Ketua Panitia Festival Suling Tambur 2021, Muhidin Tavalas di Wejim, Kamis, mengatakan pemerintah daerah menganggarkan Rp300 juta untuk hadiah festival musik suling tambur di Wejim Distrik Kepulauan Sembilan.

Ia menjelaskan bahwa festival musik suling tambur tahun ini hanya diikuti oleh 11 grup dari Distrik atau Kecamatan yang ada di kabupaten Raja Ampat.

Menurut dia, hadiah bagi 11 grup musik suling tambur sebagai peserta festival suling tambur 2021 sebesar Rp300 juta. Selain itu, pemenang juga mendapatkan piala bergilir.

Grup musik suling tambur terbaik atau mendapat juara 1 sesuai kriteria tim juri mendapatkan hadiah Rp100 juta dan piala bergilir.
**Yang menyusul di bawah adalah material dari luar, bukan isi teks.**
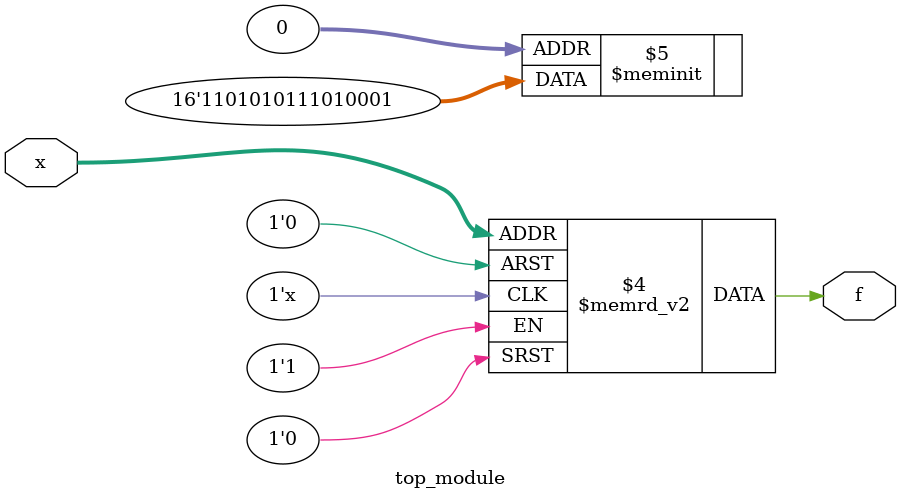
<source format=sv>
module top_module (
    input [4:1] x,
    output logic f
);

always_comb begin
    case (x)
        4'b0000, 4'b1010, 4'b1100, 4'b1110: f = 1'b1;
        4'b0001, 4'b0010, 4'b0011, 4'b0101, 4'b1001, 4'b1011, 4'b1101: f = 1'b0;
        4'b0111, 4'b1111, 4'b0100, 4'b0110, 4'b1000: f = 1'b1;
        default: f = 1'bx;
    endcase
end

endmodule

</source>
Sedangkan grup musik suling tambur yang mendapat juara 2 hingga lima besar juga mendapatkan uang tunai sesuai ketentuan panitia.

"Bagi peserta grup musik suling tambur yang turut serta dalam festival namun belum mendapat juara, panitia juga menyiapkan biaya transportasi kembali ke daerah asal," ujarnya.

Bupati Raja Ampat Abdul Faris Umlati yang memberikan keterangan terpisah, mengatakan bahwa festival suling tambur merupakan kegiatan rutin tahunan pemerintah daerah bersama kelompok suling tambur masyarakat di seluruh kampung yang ada di kabupaten Raja Ampat.

Festival ini bertujuan untuk mempertahankan nilai-nilai budaya kabupaten Raja Ampat terutama musik suling tambur yang telah ditanamkan oleh para leluhur.

Kegiatan ini memiliki peran penting untuk mengkampanyekan pelestarian pelestarian budaya serta pelestarian lingkungan demi pembangunan pariwisata berkelanjutan.

"Dengan harapan festival ini ada dampak positif bagi lestarinya seni budaya suling tambur. Serta berkembangnya usaha-usaha produk kuliner lokal, dan kemajuan sektor industri pariwisata," tambah dia.